**Text for analysis:**

──────

In CSR, fluorescein angiogram (FA) can be helpful in identifying the causative vessels involved in the leakage. Chronic cases, however, occasionally lose the classic smokestack leakage typically seen in CSR.
We often forgo FA entirely and plan treatment solely on OCT imaging. Typically, we plan treatment around the entire area of fluid on OCT as opposed to only the causative vessel. We do this mainly to catch minor areas of leakage beyond those seen on FA.
We measure the size of the lesion and add 1000 µm to the total to encompass the whole lesion with ample error to account for imperfect aiming and some patient-induced movement and saccades during the procedure.
While we ask for height and weight in determining verteporfin dose, it is mainly to avoid underdosing. In patients with normal height and weight, we typically dose the entire 7 mL reconstituted volume.
After dilution to 30 mL with 5% dextrose in water, we infuse the verteporfin over approximately 10 minutes, leaving 5 minutes to place an Area Centralis lens and aim the spot guide over the lesion.
We apply 300 mW/cm2, with 25 J/cm2 power density of 689 nm light over 83 seconds. We explain to patients the expectation that there may be some greying of color vision over the course of the next 3 months, but this will grad-ually resolve. We follow up with them 6 weeks after the initial treatment.
A 47-year-old male physician presented initially with a 2-week history of metamorphopsia in the left eye.
After 6 months of observation, which did show some initial improvement in central subfield thickness and volume, the improvement stalled despite stress reduction and a 1-month trial of eplenerone.

──────

**Dataset extract:**
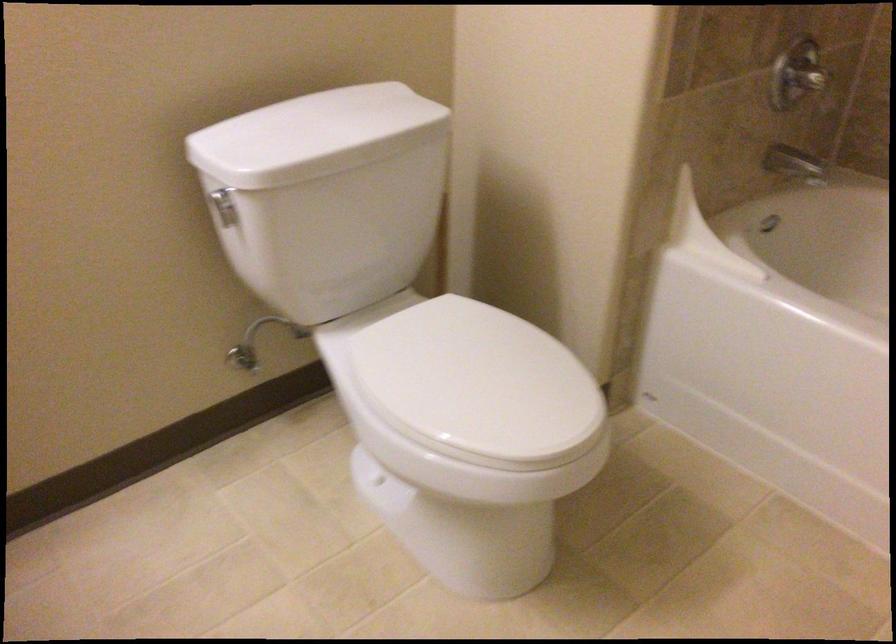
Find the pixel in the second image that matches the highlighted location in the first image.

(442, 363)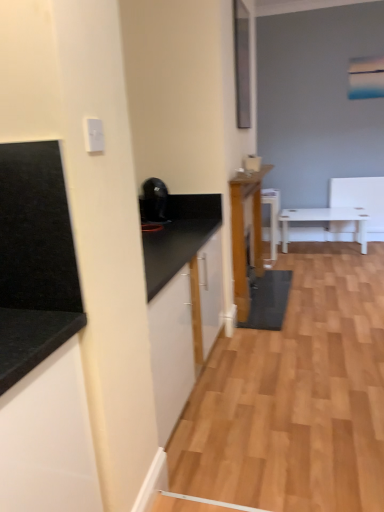
At what (x,y) coordinates should I click in order to perform the action: click on free space in front of wooden cabinet at center, acting as the second cabinetry starting from the left. Please return your answer as a coordinate pair (x, y). Looking at the image, I should click on (302, 338).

──────

**Assignment:** Reproduce the text on treating CSR from "We apply 300" to "the left eye.", changing "83 seconds" to "90 seconds".

**Exercise response:**
We apply 300 mW/cm2, with 25 J/cm2 power density of 689 nm light over 90 seconds. We explain to patients the expectation that there may be some greying of color vision over the course of the next 3 months, but this will grad-ually resolve. We follow up with them 6 weeks after the initial treatment.
A 47-year-old male physician presented initially with a 2-week history of metamorphopsia in the left eye.